Having been out of the world of graduate recruitment for c 18 months I have signed up to as many networking events as I can to get the old cogs turning again. On Wednesday, Accenture hosted a Mental Health and Wellbeing in Graduate Recruitment Time to Talk event alongside Hype Collective. Barbara Harvey gave a compelling summary of the business imperative for taking mental health seriously in the workplace with employees being four times more likely to have a positive view of work in organisations where there are programmes for Mental Health in place. The impact of such programmes on an employees’ ability to cope at work, to perform and to stay is significant. Barbara talked passionately about Accenture’s Mental Health Allies programme and the impact of this through the business through positive story telling.

Paul Stollery of Hype Collective shared their recent findings from student research into mental health. The findings highlighted the increasingly open nature of the student population around mental health which is reassuring to hear. However, there is an apparent disconnect between students’ perceptions of the support offered by organisations versus the reality of what is being provided. “I want employers to see mental health as a real thing” is what students need from employers in their recruitment comms.

The Panel, chaired by Stephen Isherwood, from the ISE, raised an important point that comms and disclosure around mental health isn’t just on the journey to an offer; it’s about support when they land. If 69% of students have experienced a related issue then employers need to be more than an employer. Businesses need to adapt to deal with the changing demographic and their idiosyncrasies as they enter the world of work.  Businesses like Deliveroo are “tech unicorns”; day to day their employees’ experience challenges that other businesses have never encountered before and this can be stressful for new grad entrants. In light of this seeming pandemic of mental health issues in our student population, where we see one student suicide every 4 days, the risk is that we as employers shy away from giving our grad employees the challenging/ stressful jobs.
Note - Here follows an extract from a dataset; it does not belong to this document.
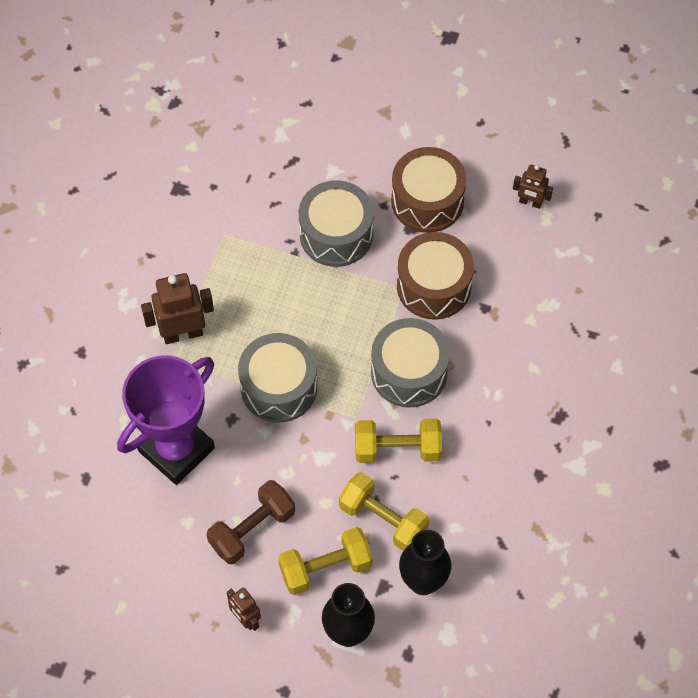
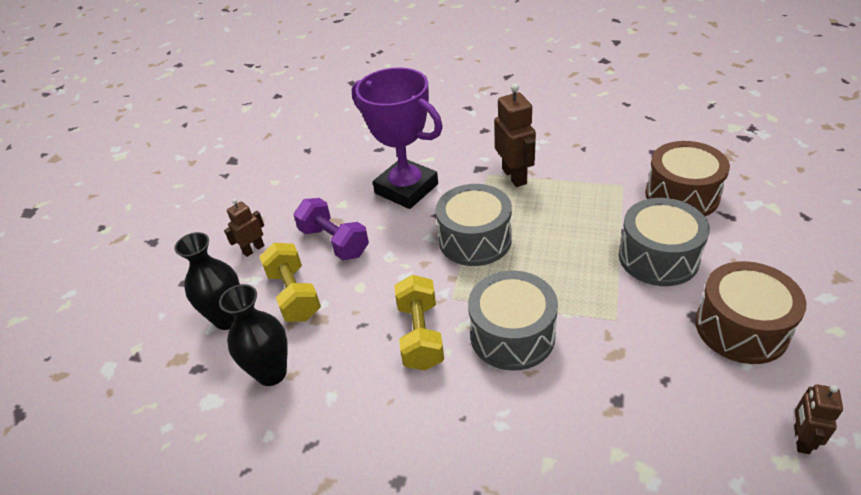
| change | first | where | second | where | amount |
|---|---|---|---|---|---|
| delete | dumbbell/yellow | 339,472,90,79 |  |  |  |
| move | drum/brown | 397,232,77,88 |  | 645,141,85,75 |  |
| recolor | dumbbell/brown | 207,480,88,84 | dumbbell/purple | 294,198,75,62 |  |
And as such removing the opportunity to cut their teeth on some juicy, ground breaking work that can provide those career defining moments.

The contract between employers and grads needs to change. Our comms to the grad market need to be clear; business is challenging and ever changing and that we need talent with resilience, learning agility which isn’t afraid of failure to help us win in business. But, in return employees can expect increasing flexibility and wrap around support to ensure everyday stress doesn’t turn into a mental health crisis.